I did finally get it in place!

You can see the bar I used to lever it.

The coal tray looked like it was cracked, but I think it was there for a purpose. The “crack” extends to some holes in the middle of the coal tray. Under the holes is the squared pipe. The air from the blower was directed under the coals through there.

I considered throwing away the wheels, but the frame they’re attached to looks like it might actually be salvageable, so I am keeping it for now. I just knocked the dirt and roots out of the spokes, first.

After that, it was time to clean up where the forge had been sitting.

I’d found a few metal bits and wires. Then some nails.

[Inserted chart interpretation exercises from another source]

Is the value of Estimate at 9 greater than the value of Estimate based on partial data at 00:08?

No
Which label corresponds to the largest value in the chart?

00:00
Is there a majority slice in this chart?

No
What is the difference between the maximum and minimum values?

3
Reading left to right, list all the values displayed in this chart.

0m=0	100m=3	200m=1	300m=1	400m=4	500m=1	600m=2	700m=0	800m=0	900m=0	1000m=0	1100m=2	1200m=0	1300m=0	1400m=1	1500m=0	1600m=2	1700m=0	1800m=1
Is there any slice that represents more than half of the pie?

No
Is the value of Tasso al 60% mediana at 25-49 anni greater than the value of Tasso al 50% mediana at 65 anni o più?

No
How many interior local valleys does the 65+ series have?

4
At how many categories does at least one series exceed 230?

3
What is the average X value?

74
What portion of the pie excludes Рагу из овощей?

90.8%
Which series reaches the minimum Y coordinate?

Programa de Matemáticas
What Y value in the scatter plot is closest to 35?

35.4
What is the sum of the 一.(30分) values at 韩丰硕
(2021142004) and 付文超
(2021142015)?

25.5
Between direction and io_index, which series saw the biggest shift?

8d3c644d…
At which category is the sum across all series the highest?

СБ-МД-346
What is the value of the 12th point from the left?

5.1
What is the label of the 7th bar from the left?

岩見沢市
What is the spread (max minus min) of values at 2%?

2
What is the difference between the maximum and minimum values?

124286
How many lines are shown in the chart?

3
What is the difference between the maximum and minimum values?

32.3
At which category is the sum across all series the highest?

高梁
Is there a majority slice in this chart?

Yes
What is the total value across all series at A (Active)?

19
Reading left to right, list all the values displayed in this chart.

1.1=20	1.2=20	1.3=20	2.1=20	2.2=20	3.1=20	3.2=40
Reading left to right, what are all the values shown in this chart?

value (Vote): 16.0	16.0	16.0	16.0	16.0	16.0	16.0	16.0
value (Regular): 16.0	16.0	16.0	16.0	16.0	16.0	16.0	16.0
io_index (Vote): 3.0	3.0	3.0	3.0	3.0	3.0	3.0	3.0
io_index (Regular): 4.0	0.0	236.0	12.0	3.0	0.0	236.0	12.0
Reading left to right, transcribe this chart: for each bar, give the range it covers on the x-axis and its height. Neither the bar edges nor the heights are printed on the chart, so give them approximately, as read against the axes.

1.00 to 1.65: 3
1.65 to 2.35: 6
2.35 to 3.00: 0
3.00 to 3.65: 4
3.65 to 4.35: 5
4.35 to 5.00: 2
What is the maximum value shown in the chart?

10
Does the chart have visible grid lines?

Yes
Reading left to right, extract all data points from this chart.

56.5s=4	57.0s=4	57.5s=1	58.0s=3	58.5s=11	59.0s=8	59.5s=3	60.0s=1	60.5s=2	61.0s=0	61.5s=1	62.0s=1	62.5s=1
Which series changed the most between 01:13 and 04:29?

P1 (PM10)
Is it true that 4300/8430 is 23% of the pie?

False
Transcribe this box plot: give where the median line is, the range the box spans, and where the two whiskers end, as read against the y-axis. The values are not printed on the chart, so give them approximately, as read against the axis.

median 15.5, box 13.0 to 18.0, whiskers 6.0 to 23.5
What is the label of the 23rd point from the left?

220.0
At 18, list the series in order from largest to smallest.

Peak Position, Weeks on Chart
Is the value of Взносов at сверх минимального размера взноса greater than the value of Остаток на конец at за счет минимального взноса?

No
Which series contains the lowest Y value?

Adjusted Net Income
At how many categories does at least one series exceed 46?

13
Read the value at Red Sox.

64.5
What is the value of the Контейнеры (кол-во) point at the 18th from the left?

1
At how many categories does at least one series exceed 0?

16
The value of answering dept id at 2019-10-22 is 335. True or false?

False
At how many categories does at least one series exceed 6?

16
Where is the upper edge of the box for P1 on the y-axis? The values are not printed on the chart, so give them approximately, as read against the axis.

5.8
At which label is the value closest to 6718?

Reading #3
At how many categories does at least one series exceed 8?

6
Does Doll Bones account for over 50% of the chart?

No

Then more nails. And screws.

And more nails!

I think a container full of nails, screws and other odd bits had spilled there. The last thing I wanted was for someone to step on them and get sepsis or something.

So I dug out what I think is the original lid for our septic tank, to use as a tray, and magnets.

Along with the nails, I found bits of spark plugs, a gas cap, the tooth of a hay mower, and miscellaneous other bits!

Once that was done, and my younger daughter helped me tuck the keepers I’d found into the pump shack, I enlisted her help to move the other thing I don’t know the name off. One of the pictures below is from when I first dug it out from beside the fuel tank, yesterday. This is another of those things my brother said was worth salvaging and protecting, so I wanted to move it into the pump shack.

In the older photo, you can see what looks like a completely sheered piece of steel, in the middle.

There was dirt and roots jamming one of the pieces sticking out the narrow side – in the first picture, it is completely hidden by grass. It now rotates freely again.

Between the two of us, we could not lift it! Not without risking injury, anyhow (and I think my daughter might have hurt her back trying, but isn’t telling me, so I won’t worry. 😦 ). I’m astounded by how heavy this thing is.

One thing we noticed after trying is that some ?oil? leaked out.

I ended up rolling and flipping it, end over end, until it was under the coal tray of the forge.

We could hear fluid sloshing inside!

So that’s tucked away as much as it can be, for now.

My goodness, what a lot more work there turned out to be! But it’s done now, and we don’t have to worry about this stuff as winter comes in.

The Re-Farmer

6 thoughts on “Clean up and… there are no quick and easy jobs here!

  1. The tiny little things holding the panes in place are called ‘glazers points’.

    The putty stuff is called ‘window glazing compound’. The newer caulks work as well, or better, than the glazing compound.